Herşeyden önce Trump’ı dünyanın başına gelmiş en ciddi felaket olarak yorumluyorlar. Putin’i ABD Başkanı’na göre daha tutarlı bir lider olarak görüyorlar. “Söylediğini yapıyor, yalan söylemiyor” diyorlar genelde. İngiltere Başbakanı May vatandaşın gözünde iyi bir profil çizmiyor. Merkel genelde May’e göre daha başarılı bulunuyor. Macron’u tam olarak çözememişler. İspanya ve İtalya’yı aklına takan yok. Çin ve Çin’in Lideri için “çok sabırlılar, sonunda ne yapacakları belli olmaz” şeklinde yorum yapıyorlar.
İngiltere’de Cumhurbaşkanı Erdoğan, Birleşmiş Milletlerde “Trump’a haddini bildiren Lider” olarak tanınıyor. Buna rağmen Türkiye’nin hangi yöne baktığı konusunda ciddi soru işaretleri var.
Aslına bakılırsa Avrupa’nın birçok yerinde benzer bir yorum yapılıyor. Demek ki, bundan sonra Türkiye’nin “sert” politikasını Avrupa’ya doğru yapmaması gerekir. İç politika malzemesi olacak sert söylemlerin adresi Avrupa olmamalı. İhracatımızın yarısı Avrupa’ya yapılırken daha akılcı davranmak gerekiyor.
Türkiye’nin Avrupa’ya daha fazla ihracat yapma imkanı varken, bu imkanın suni gerginliklerle kaçırılması yazık olur. Güney Kore gibi ülkeler Avrupa’ya Türkiye kadar ihracat yapmıyor ama, artış oranı Türkiye’nin üzerinde seyrediyor. Bildiğim kadarıyla Güney Kore’nin Avrupayla arasında bir gerginlik yok.

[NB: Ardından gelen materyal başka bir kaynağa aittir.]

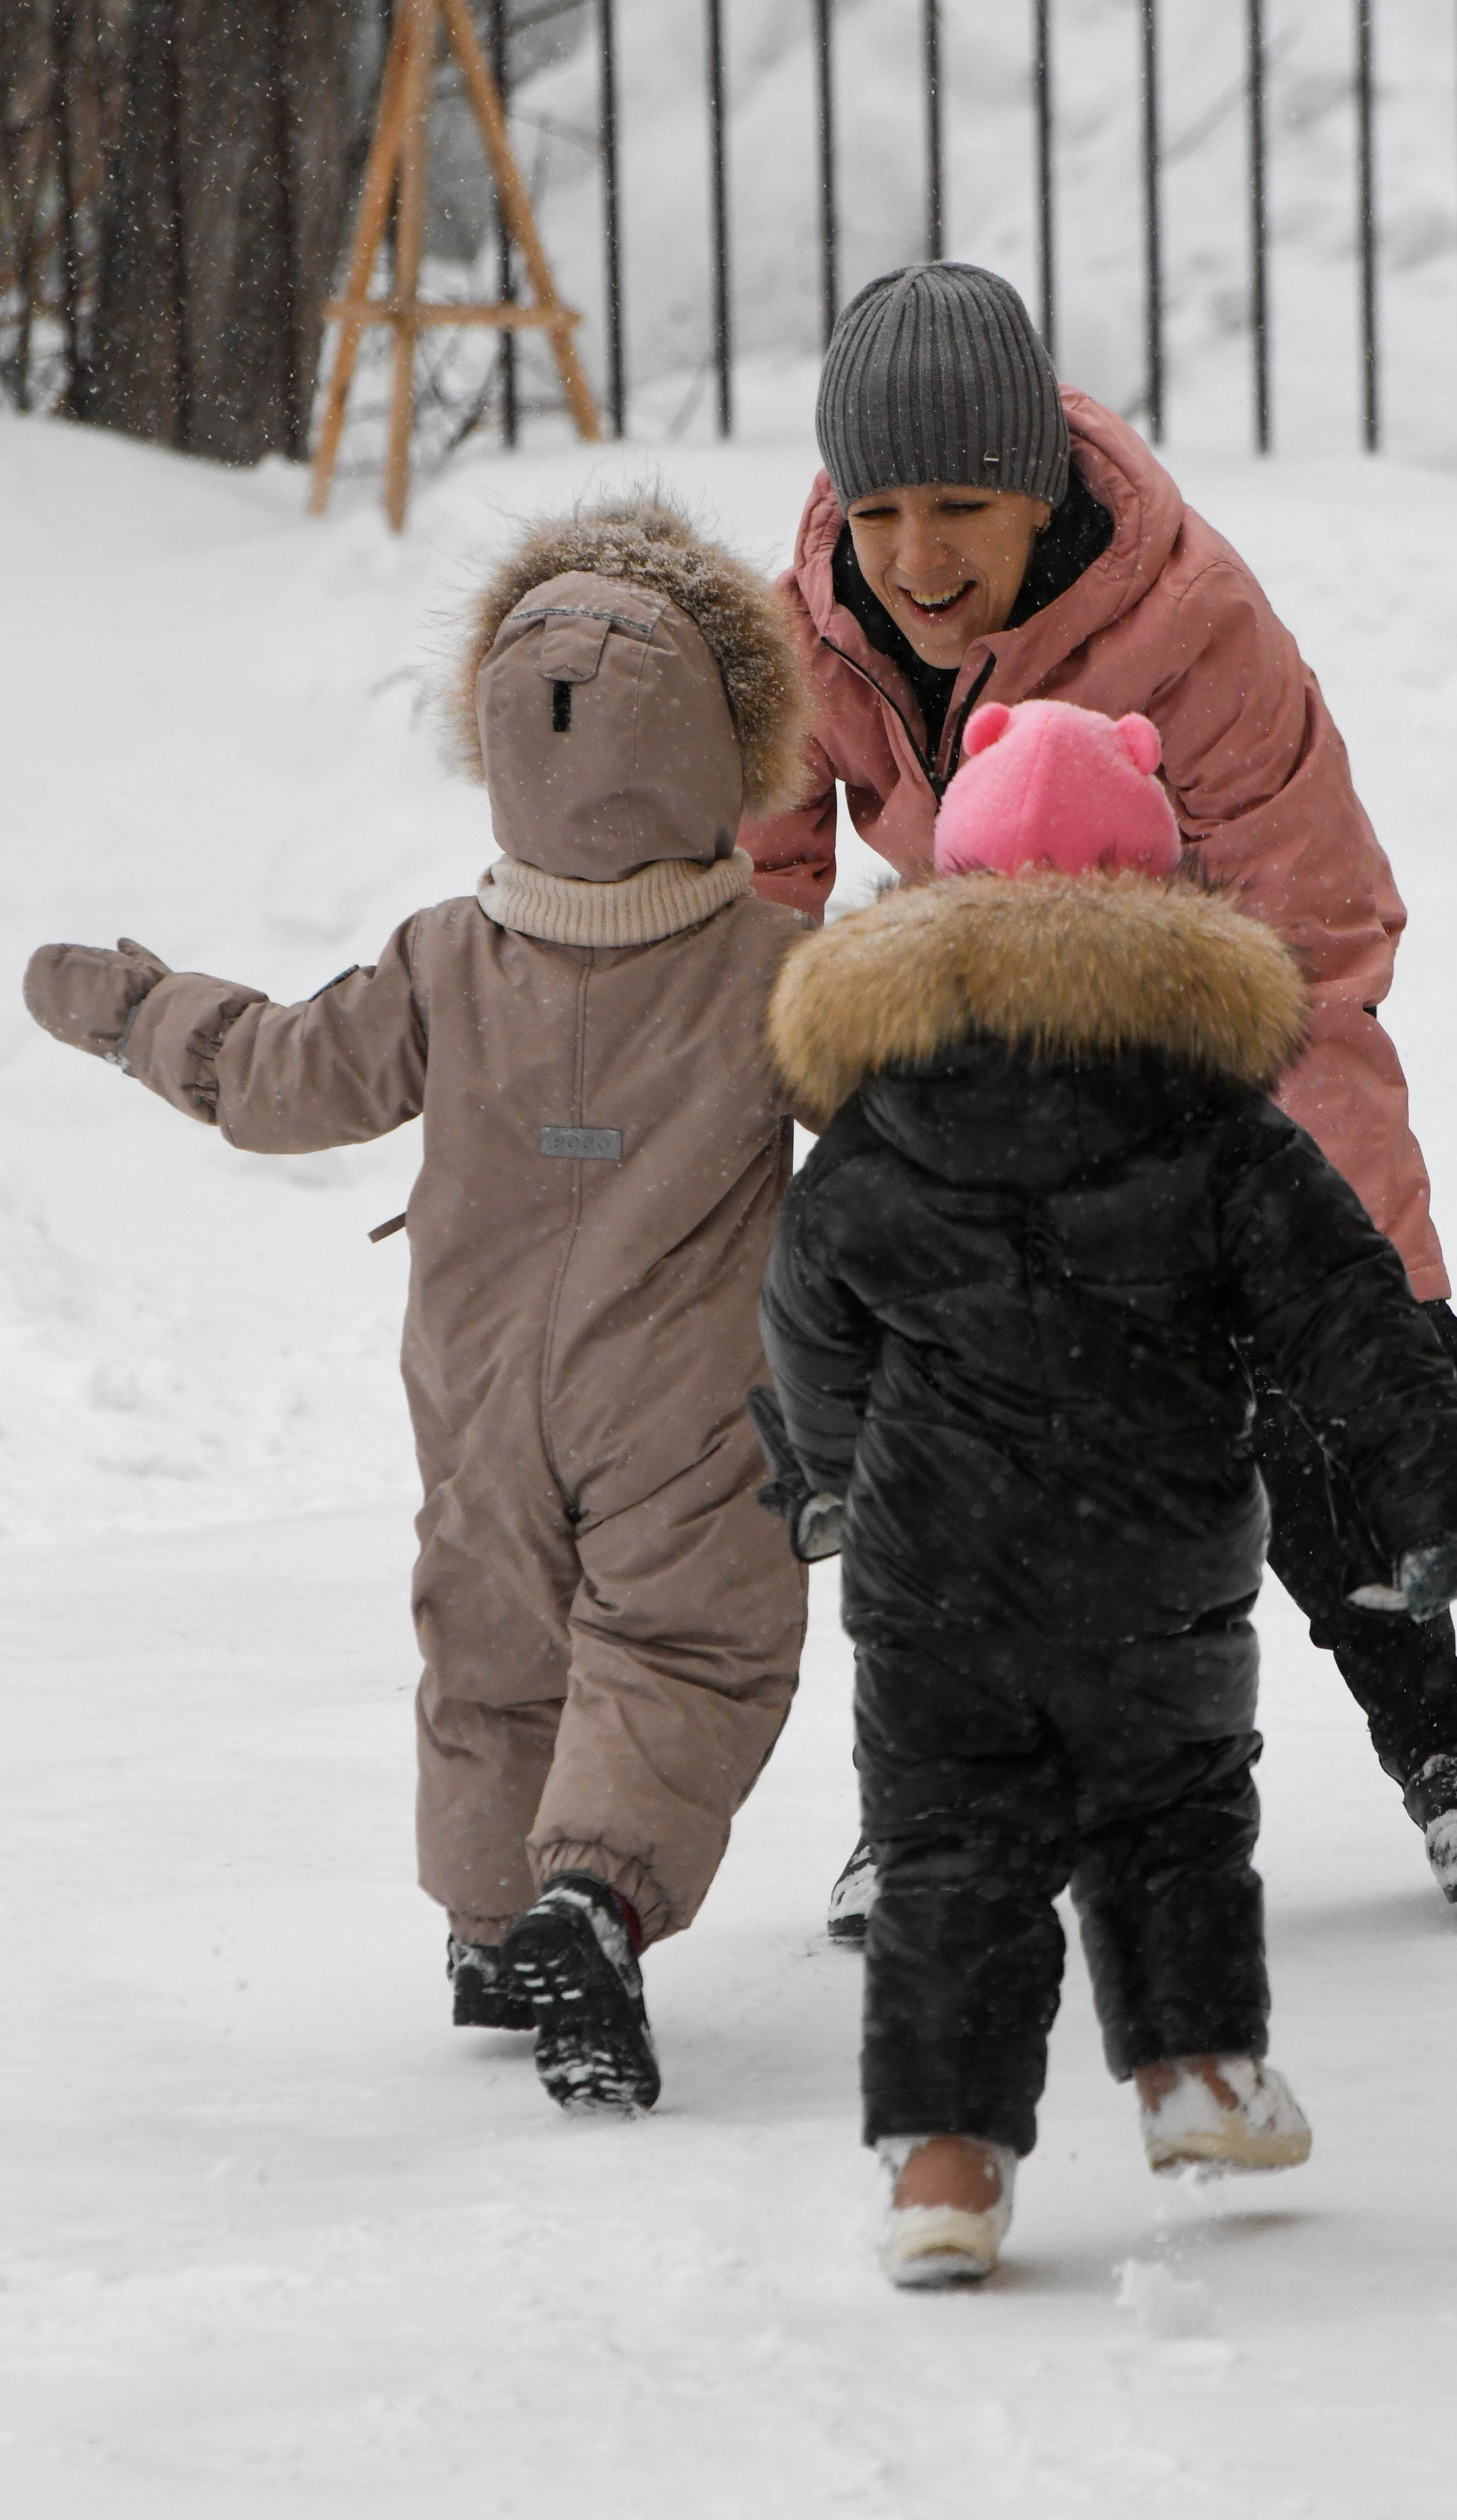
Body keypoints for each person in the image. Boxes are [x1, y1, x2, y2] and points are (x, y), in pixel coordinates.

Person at [742, 260, 1457, 1925]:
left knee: (1289, 1398)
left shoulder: (1191, 632)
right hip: (965, 1055)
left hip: (1190, 1046)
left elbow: (1317, 948)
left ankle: (1442, 1740)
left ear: (1034, 489)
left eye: (961, 504)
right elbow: (748, 890)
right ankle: (919, 1803)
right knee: (940, 1445)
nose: (915, 558)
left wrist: (1351, 1271)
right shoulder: (813, 630)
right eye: (880, 508)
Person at [24, 495, 813, 2116]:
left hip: (471, 1387)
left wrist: (138, 1016)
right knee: (686, 1645)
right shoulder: (775, 973)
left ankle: (483, 1923)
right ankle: (589, 1901)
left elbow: (274, 1077)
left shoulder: (443, 957)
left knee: (491, 1636)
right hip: (686, 1394)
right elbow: (920, 1100)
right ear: (730, 751)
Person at [754, 695, 1457, 2288]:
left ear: (944, 899)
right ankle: (1197, 2077)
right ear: (1160, 899)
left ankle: (946, 2172)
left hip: (932, 1568)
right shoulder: (1214, 1124)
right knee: (1168, 1816)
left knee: (947, 1849)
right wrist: (1430, 1479)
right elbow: (1344, 1310)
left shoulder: (883, 1122)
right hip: (1149, 1558)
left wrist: (831, 1473)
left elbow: (807, 1315)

Özetle, fonlanmanın zorlaşacağı zamanlarda küresel büyümeye ayak uydurmak için diplomasiyi doğru kullanmak gerekiyor. İnşaat ile büyüyen Türkiye’den ihracatla büyüyen Türkiye’ye geçmek belki de diplomasideki uslubun kabul edilebilir bir tona dönüşmesini sağlayabilir.